Problem to solve —
Can you copy out, word for word, everything in the rows from the very first line down through the line containing "16/MAY/2016", with both of those lines included?

------

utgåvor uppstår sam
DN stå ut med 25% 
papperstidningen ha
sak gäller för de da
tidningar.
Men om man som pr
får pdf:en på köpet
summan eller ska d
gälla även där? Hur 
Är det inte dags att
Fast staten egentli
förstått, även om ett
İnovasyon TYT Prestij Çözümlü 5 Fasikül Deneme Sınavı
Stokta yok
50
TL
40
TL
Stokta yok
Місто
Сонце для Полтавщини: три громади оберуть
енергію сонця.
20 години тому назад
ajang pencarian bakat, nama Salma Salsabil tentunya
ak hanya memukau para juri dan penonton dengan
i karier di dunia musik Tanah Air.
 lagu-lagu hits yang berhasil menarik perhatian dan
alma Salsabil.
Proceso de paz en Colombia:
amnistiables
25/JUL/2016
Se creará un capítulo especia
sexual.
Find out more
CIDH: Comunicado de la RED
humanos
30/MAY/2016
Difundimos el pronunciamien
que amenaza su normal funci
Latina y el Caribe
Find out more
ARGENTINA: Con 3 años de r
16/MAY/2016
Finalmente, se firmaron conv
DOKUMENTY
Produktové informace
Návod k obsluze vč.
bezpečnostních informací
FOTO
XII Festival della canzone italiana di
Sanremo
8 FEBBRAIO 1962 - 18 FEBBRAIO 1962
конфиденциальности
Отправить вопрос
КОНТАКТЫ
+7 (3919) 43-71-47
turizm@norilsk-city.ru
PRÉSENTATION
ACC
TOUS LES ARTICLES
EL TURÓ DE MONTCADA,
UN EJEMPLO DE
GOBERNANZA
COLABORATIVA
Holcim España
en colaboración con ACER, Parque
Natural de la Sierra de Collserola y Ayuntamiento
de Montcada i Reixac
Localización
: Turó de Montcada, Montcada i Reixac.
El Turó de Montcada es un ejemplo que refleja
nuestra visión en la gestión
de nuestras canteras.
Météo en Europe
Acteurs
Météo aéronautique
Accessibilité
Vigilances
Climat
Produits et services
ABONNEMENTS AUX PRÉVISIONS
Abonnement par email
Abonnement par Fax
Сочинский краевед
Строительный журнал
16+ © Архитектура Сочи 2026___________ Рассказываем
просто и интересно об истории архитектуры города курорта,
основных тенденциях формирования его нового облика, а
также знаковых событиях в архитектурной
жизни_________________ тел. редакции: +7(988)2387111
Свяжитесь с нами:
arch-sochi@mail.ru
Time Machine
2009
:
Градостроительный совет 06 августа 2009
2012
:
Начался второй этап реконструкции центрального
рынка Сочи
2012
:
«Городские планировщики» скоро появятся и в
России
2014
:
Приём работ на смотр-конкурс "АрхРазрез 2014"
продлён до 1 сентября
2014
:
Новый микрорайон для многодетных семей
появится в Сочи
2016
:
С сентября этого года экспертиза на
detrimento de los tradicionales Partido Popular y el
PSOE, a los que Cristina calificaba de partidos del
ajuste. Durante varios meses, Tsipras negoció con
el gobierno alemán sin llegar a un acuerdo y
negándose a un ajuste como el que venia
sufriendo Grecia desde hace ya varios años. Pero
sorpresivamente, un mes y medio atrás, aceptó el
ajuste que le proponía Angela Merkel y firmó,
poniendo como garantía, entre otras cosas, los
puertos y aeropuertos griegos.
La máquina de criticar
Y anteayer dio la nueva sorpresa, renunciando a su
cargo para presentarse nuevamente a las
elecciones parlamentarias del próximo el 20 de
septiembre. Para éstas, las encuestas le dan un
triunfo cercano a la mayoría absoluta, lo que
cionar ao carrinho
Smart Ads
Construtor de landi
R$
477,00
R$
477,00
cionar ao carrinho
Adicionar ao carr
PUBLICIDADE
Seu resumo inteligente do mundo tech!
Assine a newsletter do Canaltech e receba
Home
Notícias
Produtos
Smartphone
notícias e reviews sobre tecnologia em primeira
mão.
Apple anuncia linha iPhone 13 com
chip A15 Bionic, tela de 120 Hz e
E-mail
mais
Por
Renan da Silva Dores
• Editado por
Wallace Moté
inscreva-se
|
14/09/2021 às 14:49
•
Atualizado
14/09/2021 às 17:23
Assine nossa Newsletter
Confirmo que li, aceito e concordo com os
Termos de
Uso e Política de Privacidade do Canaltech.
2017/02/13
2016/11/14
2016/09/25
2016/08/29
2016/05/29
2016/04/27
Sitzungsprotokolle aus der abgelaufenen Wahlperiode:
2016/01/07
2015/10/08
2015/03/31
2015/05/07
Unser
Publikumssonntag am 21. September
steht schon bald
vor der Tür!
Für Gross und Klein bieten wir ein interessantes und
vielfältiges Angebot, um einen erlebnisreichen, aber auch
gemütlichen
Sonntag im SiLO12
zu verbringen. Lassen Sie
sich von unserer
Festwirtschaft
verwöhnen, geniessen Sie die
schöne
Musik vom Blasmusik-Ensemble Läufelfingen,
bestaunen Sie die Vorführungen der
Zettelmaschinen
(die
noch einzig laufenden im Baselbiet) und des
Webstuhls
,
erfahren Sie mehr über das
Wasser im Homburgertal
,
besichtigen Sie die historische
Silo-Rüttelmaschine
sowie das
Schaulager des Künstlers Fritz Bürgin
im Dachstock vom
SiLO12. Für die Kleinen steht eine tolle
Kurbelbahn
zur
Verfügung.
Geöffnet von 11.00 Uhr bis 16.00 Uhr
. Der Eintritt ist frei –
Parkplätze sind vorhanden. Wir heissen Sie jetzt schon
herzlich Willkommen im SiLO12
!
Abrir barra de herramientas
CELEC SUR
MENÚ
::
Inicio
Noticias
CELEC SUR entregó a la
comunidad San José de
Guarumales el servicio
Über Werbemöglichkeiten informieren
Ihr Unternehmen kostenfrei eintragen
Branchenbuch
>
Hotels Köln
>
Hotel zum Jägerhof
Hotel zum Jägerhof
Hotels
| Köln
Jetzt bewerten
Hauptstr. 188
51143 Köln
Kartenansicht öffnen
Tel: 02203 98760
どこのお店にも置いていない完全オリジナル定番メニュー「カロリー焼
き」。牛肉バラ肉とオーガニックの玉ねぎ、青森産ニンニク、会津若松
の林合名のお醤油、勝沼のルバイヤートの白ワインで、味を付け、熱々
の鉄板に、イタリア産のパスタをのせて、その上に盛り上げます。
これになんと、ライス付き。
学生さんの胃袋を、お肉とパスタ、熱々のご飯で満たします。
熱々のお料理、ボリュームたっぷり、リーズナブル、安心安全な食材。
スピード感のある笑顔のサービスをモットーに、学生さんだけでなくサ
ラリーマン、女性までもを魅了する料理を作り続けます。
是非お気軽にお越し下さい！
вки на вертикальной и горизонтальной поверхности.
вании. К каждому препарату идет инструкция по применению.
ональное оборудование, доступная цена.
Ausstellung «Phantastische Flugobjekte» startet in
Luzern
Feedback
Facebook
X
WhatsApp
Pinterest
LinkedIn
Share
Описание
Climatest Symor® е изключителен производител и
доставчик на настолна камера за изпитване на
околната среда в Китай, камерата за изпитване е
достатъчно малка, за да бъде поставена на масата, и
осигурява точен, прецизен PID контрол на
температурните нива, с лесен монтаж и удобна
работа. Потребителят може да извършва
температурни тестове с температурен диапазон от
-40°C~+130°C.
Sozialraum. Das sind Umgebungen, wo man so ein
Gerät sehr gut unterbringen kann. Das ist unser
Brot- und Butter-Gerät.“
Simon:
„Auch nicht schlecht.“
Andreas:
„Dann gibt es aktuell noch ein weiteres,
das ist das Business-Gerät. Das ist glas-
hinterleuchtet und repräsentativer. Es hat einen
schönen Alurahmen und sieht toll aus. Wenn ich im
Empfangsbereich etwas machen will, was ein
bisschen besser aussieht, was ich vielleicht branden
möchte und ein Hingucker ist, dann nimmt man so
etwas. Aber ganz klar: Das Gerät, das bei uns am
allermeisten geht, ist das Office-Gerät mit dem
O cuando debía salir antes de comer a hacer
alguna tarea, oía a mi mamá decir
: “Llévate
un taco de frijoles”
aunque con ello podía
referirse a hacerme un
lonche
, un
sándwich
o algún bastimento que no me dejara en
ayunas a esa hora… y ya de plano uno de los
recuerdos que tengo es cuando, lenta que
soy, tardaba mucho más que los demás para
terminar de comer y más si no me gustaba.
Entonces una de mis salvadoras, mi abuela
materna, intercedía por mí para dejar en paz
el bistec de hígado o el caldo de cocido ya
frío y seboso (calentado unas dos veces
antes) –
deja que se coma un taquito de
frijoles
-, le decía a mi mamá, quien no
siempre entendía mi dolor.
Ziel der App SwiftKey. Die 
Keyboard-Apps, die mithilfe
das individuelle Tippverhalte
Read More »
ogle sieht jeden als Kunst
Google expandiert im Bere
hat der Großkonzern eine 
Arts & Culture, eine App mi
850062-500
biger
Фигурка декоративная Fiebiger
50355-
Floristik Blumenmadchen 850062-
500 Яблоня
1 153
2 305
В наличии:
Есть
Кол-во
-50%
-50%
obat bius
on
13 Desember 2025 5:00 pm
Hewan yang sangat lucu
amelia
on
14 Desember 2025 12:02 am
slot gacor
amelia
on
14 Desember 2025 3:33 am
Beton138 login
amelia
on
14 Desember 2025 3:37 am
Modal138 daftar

------

Written reply —
utgåvor uppstår sam
DN stå ut med 25% 
papperstidningen ha
sak gäller för de da
tidningar.
Men om man som pr
får pdf:en på köpet
summan eller ska d
gälla även där? Hur 
Är det inte dags att
Fast staten egentli
förstått, även om ett
İnovasyon TYT Prestij Çözümlü 5 Fasikül Deneme Sınavı
Stokta yok
50
TL
40
TL
Stokta yok
Місто
Сонце для Полтавщини: три громади оберуть
енергію сонця.
20 години тому назад
ajang pencarian bakat, nama Salma Salsabil tentunya
ak hanya memukau para juri dan penonton dengan
i karier di dunia musik Tanah Air.
 lagu-lagu hits yang berhasil menarik perhatian dan
alma Salsabil.
Proceso de paz en Colombia:
amnistiables
25/JUL/2016
Se creará un capítulo especia
sexual.
Find out more
CIDH: Comunicado de la RED
humanos
30/MAY/2016
Difundimos el pronunciamien
que amenaza su normal funci
Latina y el Caribe
Find out more
ARGENTINA: Con 3 años de r
16/MAY/2016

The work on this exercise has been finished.